Selon des médias locaux, l'adolescent avait signalé dimanche qu'il se sentait mal et une infirmière avait diagnostiqué une grippe. On lui avait prescrit un anti-viral et on l'avait transféré à Weslaco dans la foulée pour éviter qu'il ne contamine d'autres migrants. Il avait été interpellé le 13 mai près de la ville de Hidalgo, au Texas.

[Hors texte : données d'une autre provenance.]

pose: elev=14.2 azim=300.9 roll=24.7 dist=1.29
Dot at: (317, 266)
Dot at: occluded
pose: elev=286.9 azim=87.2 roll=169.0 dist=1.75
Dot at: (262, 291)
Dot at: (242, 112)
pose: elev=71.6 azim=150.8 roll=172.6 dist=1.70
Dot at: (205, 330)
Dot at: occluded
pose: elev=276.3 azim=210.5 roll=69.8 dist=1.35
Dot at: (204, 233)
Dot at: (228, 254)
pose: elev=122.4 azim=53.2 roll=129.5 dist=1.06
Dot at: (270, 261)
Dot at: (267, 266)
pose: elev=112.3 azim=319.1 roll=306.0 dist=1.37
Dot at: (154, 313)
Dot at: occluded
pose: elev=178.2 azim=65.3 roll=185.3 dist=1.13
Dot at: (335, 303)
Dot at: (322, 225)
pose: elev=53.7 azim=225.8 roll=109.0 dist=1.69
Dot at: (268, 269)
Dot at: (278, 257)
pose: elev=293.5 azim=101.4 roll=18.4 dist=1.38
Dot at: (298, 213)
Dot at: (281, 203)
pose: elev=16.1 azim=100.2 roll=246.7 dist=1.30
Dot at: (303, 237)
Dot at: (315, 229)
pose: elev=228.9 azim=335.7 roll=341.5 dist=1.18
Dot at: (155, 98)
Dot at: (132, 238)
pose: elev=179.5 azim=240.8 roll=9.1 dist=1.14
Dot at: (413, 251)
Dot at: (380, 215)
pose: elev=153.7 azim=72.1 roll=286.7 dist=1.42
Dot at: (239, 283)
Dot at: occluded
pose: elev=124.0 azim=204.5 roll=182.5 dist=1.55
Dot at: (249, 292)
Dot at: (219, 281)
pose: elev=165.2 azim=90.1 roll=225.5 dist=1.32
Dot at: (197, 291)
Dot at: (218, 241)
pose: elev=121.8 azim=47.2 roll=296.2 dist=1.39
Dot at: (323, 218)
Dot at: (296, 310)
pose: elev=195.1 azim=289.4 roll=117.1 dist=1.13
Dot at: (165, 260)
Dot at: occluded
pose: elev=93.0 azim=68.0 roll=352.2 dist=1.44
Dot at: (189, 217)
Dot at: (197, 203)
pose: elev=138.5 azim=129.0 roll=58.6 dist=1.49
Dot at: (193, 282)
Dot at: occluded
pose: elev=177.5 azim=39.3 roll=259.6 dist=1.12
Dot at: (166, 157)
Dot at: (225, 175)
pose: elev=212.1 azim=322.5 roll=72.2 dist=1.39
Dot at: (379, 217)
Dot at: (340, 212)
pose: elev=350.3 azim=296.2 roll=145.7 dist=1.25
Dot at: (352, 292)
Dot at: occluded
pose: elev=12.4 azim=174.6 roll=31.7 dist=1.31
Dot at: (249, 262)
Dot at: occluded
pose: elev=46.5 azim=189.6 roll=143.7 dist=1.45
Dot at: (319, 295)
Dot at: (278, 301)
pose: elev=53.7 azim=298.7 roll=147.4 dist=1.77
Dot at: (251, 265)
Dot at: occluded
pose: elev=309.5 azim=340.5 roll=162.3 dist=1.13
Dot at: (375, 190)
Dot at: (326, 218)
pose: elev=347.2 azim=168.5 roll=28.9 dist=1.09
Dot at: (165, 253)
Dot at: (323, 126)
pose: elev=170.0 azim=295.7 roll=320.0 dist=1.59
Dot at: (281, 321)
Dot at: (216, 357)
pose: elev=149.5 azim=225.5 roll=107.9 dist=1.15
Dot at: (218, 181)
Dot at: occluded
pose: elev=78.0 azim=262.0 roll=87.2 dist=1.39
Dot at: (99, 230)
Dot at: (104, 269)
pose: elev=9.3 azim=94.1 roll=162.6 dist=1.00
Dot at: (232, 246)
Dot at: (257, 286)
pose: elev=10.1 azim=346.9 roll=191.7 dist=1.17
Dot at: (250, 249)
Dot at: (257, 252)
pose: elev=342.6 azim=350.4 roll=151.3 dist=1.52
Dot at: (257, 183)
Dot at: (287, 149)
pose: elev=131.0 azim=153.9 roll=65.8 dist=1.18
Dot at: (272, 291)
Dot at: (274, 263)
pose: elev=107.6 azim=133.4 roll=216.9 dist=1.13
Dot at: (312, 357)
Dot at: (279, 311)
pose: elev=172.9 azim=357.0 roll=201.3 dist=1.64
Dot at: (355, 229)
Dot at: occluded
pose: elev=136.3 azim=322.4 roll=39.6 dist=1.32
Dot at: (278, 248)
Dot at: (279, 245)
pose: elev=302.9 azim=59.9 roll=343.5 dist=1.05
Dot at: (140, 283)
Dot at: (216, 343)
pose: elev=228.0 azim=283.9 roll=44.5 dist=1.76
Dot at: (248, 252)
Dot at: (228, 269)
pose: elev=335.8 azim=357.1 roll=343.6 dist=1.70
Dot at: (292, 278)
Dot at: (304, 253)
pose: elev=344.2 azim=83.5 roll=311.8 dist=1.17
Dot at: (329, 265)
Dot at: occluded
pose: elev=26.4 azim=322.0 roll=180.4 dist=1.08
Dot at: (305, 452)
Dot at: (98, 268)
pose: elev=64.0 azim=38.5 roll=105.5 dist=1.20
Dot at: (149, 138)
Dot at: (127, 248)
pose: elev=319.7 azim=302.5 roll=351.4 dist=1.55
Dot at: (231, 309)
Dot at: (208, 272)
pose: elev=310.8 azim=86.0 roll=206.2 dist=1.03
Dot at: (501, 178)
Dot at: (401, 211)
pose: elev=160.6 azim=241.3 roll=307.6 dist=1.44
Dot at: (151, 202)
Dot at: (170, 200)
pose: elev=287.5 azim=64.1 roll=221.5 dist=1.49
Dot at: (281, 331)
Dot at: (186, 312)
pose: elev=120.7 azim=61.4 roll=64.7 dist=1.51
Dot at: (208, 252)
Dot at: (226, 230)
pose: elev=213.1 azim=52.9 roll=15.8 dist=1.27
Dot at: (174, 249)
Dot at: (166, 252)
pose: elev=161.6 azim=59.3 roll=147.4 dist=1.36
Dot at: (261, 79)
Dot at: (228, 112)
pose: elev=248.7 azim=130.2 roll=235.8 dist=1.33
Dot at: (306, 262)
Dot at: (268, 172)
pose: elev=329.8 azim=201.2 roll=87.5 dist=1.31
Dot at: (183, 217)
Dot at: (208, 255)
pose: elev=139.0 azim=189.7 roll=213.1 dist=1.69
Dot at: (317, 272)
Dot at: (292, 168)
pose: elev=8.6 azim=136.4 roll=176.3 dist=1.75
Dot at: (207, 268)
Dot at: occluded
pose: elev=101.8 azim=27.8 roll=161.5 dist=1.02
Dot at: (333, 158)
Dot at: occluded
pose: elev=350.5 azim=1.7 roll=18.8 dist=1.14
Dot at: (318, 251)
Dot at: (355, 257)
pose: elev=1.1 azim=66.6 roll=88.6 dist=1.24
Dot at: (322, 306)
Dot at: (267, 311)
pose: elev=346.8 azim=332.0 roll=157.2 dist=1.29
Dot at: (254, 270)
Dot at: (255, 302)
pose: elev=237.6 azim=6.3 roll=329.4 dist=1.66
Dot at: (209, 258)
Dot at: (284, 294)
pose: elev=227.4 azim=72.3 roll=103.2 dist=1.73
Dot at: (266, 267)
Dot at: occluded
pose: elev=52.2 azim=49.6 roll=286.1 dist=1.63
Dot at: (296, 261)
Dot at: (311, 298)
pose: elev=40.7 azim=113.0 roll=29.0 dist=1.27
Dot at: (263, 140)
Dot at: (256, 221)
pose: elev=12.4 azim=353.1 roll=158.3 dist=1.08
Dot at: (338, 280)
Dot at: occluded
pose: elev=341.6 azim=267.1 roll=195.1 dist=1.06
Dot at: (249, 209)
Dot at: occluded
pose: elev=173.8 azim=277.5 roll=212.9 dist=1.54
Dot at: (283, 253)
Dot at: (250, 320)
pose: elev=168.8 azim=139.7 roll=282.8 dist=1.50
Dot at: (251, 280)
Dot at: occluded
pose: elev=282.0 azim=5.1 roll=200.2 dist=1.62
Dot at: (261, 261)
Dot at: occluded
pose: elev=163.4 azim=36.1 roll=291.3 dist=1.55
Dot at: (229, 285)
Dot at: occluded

Selon les autorités guatémaltèques, le mineur était venu aux Etats-Unis pour «une réunification avec sa famille». «Le gouvernement du Guatemala pleure la mort de cet enfant guatémaltèque, présente ses condoléances à la famille et demande aux autorités américaines d'établir rapidement la cause du décès et de prendre les mesures qui s'imposent», déclare un communiqué du ministère des Affaires étrangères.

«Dangereux et cruel»

C'est le cinquième mineur originaire du Guatemala à trouver la mort aux Etats-Unis après avoir été arrêté par la police aux frontières depuis décembre. «C'est affligeant de voir que des enfants continuent à mourir sous la surveillance de la police aux frontières. Placer les enfants en détention va à l'encontre des valeurs américaines», a réagi Astrid Dominguez, une responsable de l'ACLU, la puissante association américaine pour la défense des droits humains.

«Il est dangereux et cruel de détenir des gens, en particulier des enfants, dans des conditions insalubres et de surpeuplement», renchérit dans un communiqué Amnesty International, soulignant que «ce décès survient quelques jours seulement après que le gouvernement a proposé de compliquer encore les choses pour les gens qui cherchent à se mettre en sécurité dans ce pays».

Violence et pauvreté

Au total, plus de 460'000 personnes ont été arrêtées à la frontière avec le Mexique depuis le début de l'année budgétaire 2019, le 1er octobre. De nombreux migrants sont remis en liberté en attendant l'examen de leur demande d'asile car les centres d'hébergement d'urgence de la police aux frontières sont débordés.

En majorité, les clandestins se rendent aux autorités et déposent des demandes d'asile. La plupart d'entre eux viennent d'Amérique centrale - Honduras, Guatemala, Salvador principalement - et déclarent fuir la violence et la pauvreté qui sévit dans leur pays.